• [DATASET CONTENT]
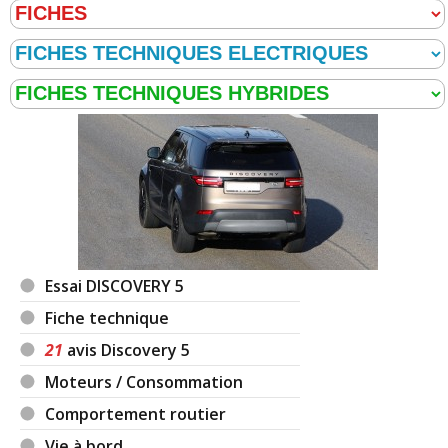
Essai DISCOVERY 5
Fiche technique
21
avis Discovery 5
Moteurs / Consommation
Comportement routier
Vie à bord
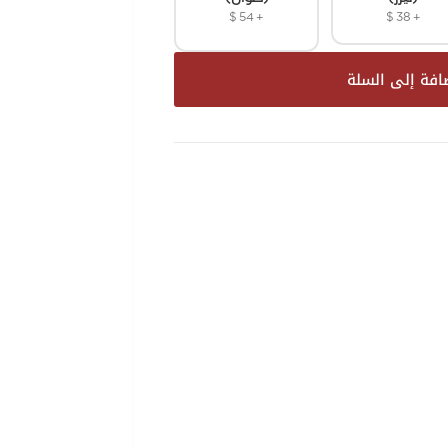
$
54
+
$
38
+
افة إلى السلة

• [REQUIREMENT] Give back the entries above exactly as they stand. Leave the images out.

• [EXERCISE ANSWER]
Essai DISCOVERY 5
Fiche technique
21
avis Discovery 5
Moteurs / Consommation
Comportement routier
Vie à bord
$
54
+
$
38
+
افة إلى السلة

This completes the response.